_Excerpted text_.
------------------------------

Need vs Needy
“What I want in my life is compassion, a flow between myself and others based on a mutual giving from the heart.” – Marshal B. Rosenberg, Ph.D
What is the difference between need and needy? Having a need is an expansive interdependent relationship working toward a common goal. All parties involved empower each other to move forward. Trust is built and the foundation is strong.
Being needy is manipulative and the energy is indirect. Needy people fear rejection from other people, have no boundaries and want control because they lack trust.
We all have universal needs. We all need love, connection, food and rest. We become needy when the request, strategy to fulfill these needs becomes single minded, and addictive. When we start to think, feel and act as if this one request is the only request that will fulfill our needs. When the request becomes a demand I would say that the need has become needy. Or when we think we have no other choice.
Have you ever wondered what blocks our energy, preventing us from manifesting our dreams? Being needy stops our flow. As the energy changes, we lose focus on the present moment, forget the tools to communicate our needs and function out of desperation. Walking the fine line between need and needy can be a challenge.
To meet these challenges, people are using the book, Nonviolent Communication by Marshal B. Rosenberg, Ph.D. and forming groups to practice NVC. Groups use tools like observing, feeling, need and request. Behind every request there is a feeling and need. Sometimes the feelings and the needs are unconscious. It has been a blessing being in a group of like-minded people that role-play difficult real-life situations using Dr. Rosenberg’s method. Watching the group role-play has been transformational. A deep healing takes place, not just for the person with the challenge, but also for the entire group. This book is a must! It helps provide steps to communicate with authenticity, openness, and empathy to other’s needs, as well as our own.

------------------------------

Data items

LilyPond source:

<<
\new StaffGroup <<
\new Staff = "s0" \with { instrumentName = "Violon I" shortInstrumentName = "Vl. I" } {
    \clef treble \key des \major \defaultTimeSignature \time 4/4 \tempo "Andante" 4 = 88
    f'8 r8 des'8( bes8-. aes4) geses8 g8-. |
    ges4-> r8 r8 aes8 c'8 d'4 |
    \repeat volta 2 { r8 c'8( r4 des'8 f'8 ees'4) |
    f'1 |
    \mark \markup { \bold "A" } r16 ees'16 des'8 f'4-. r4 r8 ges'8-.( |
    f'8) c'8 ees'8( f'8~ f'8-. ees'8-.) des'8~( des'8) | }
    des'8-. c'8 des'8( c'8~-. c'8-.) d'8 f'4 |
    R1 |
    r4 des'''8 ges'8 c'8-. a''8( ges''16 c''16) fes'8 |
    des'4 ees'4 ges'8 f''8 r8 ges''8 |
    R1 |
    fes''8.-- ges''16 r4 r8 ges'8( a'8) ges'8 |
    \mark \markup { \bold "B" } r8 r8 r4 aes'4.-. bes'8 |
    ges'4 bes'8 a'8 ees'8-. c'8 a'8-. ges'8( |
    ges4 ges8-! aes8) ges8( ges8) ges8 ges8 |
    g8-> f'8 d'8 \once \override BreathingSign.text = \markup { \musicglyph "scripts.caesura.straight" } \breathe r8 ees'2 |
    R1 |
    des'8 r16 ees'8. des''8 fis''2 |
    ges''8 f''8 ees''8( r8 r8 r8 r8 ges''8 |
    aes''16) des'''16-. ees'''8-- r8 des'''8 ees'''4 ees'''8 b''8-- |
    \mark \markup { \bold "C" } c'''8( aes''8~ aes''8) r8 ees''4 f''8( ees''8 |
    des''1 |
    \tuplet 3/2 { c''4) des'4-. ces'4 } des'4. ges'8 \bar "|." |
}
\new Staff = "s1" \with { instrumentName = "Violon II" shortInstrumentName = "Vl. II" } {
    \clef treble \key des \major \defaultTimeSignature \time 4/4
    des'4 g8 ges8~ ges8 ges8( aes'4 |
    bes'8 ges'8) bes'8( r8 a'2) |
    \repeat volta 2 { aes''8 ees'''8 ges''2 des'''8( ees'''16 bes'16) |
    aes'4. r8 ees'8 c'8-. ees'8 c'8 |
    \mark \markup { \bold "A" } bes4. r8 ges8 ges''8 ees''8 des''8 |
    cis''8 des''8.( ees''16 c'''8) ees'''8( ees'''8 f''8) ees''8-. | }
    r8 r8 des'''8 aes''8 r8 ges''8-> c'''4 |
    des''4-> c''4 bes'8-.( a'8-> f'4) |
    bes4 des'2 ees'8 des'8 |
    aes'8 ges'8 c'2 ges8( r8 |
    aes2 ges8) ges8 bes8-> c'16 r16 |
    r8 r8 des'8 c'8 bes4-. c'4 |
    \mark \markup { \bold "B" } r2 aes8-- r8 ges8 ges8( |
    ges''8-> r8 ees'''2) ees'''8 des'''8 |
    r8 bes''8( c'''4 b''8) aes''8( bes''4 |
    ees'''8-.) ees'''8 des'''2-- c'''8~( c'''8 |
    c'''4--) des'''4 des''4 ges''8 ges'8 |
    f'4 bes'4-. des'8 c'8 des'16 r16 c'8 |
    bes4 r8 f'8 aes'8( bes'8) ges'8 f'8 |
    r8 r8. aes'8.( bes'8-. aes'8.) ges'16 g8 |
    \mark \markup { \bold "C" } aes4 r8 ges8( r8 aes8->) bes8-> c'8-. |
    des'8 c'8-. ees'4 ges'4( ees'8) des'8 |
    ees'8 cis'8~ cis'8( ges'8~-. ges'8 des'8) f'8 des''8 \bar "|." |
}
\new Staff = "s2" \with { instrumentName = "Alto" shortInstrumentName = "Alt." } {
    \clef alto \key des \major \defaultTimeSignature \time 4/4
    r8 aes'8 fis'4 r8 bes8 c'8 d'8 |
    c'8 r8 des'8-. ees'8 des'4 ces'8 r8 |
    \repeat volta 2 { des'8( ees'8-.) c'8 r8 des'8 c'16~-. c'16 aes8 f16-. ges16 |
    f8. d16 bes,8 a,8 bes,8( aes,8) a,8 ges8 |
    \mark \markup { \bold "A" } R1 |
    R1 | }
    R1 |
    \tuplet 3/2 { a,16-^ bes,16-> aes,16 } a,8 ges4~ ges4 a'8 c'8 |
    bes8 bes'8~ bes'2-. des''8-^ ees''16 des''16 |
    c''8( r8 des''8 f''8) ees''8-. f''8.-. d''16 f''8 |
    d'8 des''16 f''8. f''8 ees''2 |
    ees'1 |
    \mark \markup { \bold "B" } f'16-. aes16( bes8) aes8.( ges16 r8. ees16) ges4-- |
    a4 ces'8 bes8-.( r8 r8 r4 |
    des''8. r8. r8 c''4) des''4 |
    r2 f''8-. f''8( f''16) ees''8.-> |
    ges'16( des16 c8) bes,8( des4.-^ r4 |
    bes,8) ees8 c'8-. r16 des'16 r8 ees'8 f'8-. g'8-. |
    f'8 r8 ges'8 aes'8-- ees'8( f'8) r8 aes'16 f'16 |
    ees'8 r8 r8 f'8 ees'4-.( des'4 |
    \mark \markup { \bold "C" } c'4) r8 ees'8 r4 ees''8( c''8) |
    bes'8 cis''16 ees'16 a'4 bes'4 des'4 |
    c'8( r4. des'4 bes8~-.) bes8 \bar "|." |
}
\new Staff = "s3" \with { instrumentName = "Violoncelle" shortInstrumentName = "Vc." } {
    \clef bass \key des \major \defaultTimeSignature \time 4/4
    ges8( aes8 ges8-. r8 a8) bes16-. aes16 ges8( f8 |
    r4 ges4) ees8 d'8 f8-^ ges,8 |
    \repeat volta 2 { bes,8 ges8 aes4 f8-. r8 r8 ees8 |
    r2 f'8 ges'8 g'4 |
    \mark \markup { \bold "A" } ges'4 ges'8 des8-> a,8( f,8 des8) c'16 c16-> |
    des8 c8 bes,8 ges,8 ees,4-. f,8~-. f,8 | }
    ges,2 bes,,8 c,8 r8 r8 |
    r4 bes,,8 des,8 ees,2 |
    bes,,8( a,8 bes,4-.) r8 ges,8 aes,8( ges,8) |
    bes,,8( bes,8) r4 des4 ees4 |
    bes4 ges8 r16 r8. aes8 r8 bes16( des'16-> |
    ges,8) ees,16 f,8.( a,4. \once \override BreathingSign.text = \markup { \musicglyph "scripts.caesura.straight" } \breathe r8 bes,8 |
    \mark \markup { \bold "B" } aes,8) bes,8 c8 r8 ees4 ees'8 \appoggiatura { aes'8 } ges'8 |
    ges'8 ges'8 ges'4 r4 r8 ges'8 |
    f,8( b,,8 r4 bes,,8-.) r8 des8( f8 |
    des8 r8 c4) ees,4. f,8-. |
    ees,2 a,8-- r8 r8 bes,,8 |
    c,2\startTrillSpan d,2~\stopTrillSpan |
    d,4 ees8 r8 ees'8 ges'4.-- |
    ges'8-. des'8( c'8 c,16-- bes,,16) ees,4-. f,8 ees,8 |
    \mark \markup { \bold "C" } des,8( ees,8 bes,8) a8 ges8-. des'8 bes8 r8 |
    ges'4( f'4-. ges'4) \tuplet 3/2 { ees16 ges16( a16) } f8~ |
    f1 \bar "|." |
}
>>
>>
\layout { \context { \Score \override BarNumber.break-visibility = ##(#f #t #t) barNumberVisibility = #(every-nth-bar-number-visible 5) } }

------------------------------

_Assignment A_.
Repeat the passage of the need-versus-needy text between "We all have" and "no other choice.", inclusive.
_Assignment B_.
Pick up the text on need versus needy after its final sentence and carry it on.

_Expected answer A_.
We all have universal needs. We all need love, connection, food and rest. We become needy when the request, strategy to fulfill these needs becomes single minded, and addictive. When we start to think, feel and act as if this one request is the only request that will fulfill our needs. When the request becomes a demand I would say that the need has become needy. Or when we think we have no other choice.

_Expected answer B_.
According to NVC, Judgments, criticism, diagnoses, and interpretations of others are all alienated expressions of our own needs and values. In the course of developing emotional responsibility we usually experience it in three stages 1) emotional slavery- believing ourselves responsibly for the feelings of others. 2) the obnoxious state – in which we refuse to admit to caring what anyone else feels or needs, and 3) emotional liberation – in which we accept full responsibility for our own feelings but not the feelings of others, while being aware that we can never meet our own needs at the expense of others.
While role playing a friend was triggered by a comment, “Controlling with money.” I asked her who controlled you with money and how did that feel. She replied, “When I was a child my stepmother would pay my allowance to my step brothers and sister. While they went to the movie, I’d stay home and do their chores. I took it personally. Now, I realize my stepmother was mad at my dad, but took it out on me.” How did that feel I asked? “I felt hurt, abandoned, and sad.” I asked her what her needs were. “To be accepted and loved.” Her tears turned into clarity as she saw through her unconscious feelings and needs that caused the trigger. She became responsible for her own feelings, which shifted the energy from emotional slavery to emotional liberation.